14. The role of helper T cells is so important to adaptive immunity that without functional helper T cells, there is no immune response. Two requirements must be met for a helper T cell to active adaptive immune responses:

(1)  A foreign molecule must be present that can bind specifically to the T-cell receptor (TCR) of the T cell.

(2)  This foreign antigen must be displayed by major histocompatibility complex (MHC) molecules on the surface of an antigen-presenting cells (APCs). Macrophages and B cells are two types of antigen-presenting cells.

15. The cytotoxic T cells are the only T cells that actually kill infected cells.

(1)  A cytotoxic T cell binds to the infected cell, and synthesizes several toxic proteins, for instance, perforin and granzyme.

(2)  Perforin makes holes in the infected cell.

(3)  T cell enzymes (granzyme) then enter the infected cell and promote its death by apoptosis (programmed cell death).

16. The human immunodeficiency virus (HIV) attacks and destroys helper T (TH) cells in humans with acquired immunodeficiency syndrome (AIDS).
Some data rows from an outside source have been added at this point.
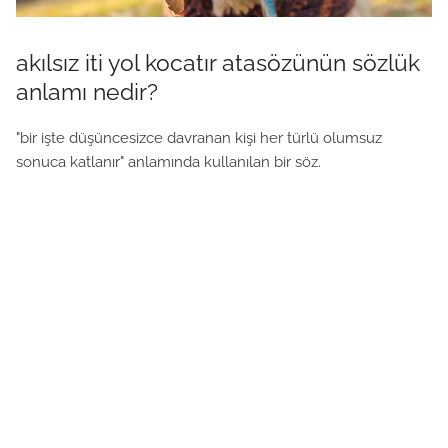
akılsız iti yol kocatır atasözünün sözlük
anlamı nedir?
"bir işte düşüncesizce davranan kişi her türlü olumsuz
sonuca katlanır" anlamında kullanılan bir söz.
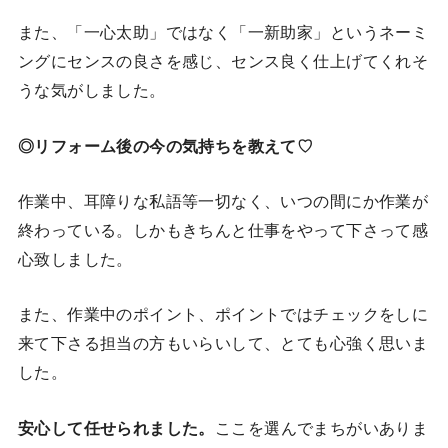
また、「一心太助」ではなく「一新助家」というネーミ
ングにセンスの良さを感じ、センス良く仕上げてくれそ
うな気がしました。
◎リフォーム後の今の気持ちを教えて♡
作業中、耳障りな私語等一切なく、いつの間にか作業が
終わっている。しかもきちんと仕事をやって下さって感
心致しました。
また、作業中のポイント、ポイントではチェックをしに
来て下さる担当の方もいらいして、とても心強く思いま
した。
安心して任せられました。
ここを選んでまちがいありま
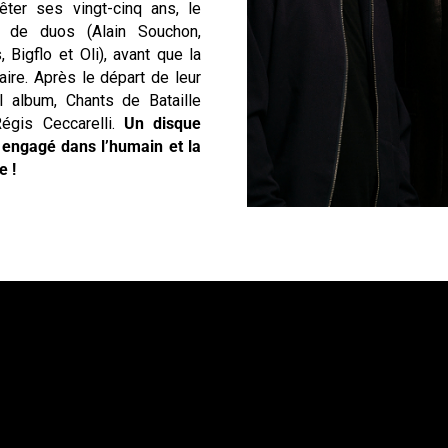
êter ses vingt-cinq ans, le
e de duos (Alain Souchon,
 Bigflo et Oli), avant que la
aire. Après le départ de leur
el album, Chants de Bataille
Régis Ceccarelli.
Un disque
rs engagé dans l’humain et la
e !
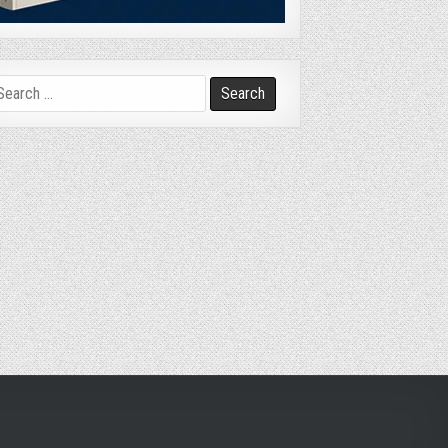
arch
r:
III. Disorders of the Immune System

1. Autoimmune disorder is an immunological disorder in which the immune system attacks the bodyꞌs own molecules.

(1)  In systemic lupus erythematosus (SLE), B cells produce antibodies against a wide range of self molecules, such as histones and DNA.

(2)  In rheumatoid arthritis, antibodies attacks synovium, a thin layer of joints.

2. Immunodeficiency disorder is an immunological disorder in which the immune system lacks one or more components, making the body susceptible to infectious agents that would ordinarily not be pathogenic.

(1)  In severe combined immunodeficiency (SCID), both T and B cells are absent or inactive.

(2)  In Hodgkins disease, a type of cancer that damages the lymphocytic system and can depress the immune system.

3. Allergies are overreactions to certain environmental antigens. Allergies are hypersensitive responses to harmless antigens (allergens) in our surroundings.

(1)  Common allergens include protein molecules on pollen grains, on the feces of tiny mites, and in the animals saliva on the fur.

(2)  Symptoms of an allergy result from a two-stage reaction:

1)    Sensitization: a person is exposed to an allergen, and B cells proliferate through clonal selection and secrete large amounts of antibodies to this allergen.

2)    Exposure: the person is exposed to the same allergen. This allergen enters the body and binds to the antibodies attached to mast cells. This causes the mast cells to release histamine, which causes blood vessels to dilate and leak fluid, leading to nasal irritation, itchy skin, and tears. Antihistamines are drugs that interfere with histamines action and give temporary relief from an allergy.

(3)  Allergies range from seasonal diseases to severe, life-threatening responses. Anaphylactic shock is a dangerous allergic reaction for people sensitive to bee venom, penicillin, peanuts, or shellfish. Anaphylactic shock can be counteracted with epinephrine.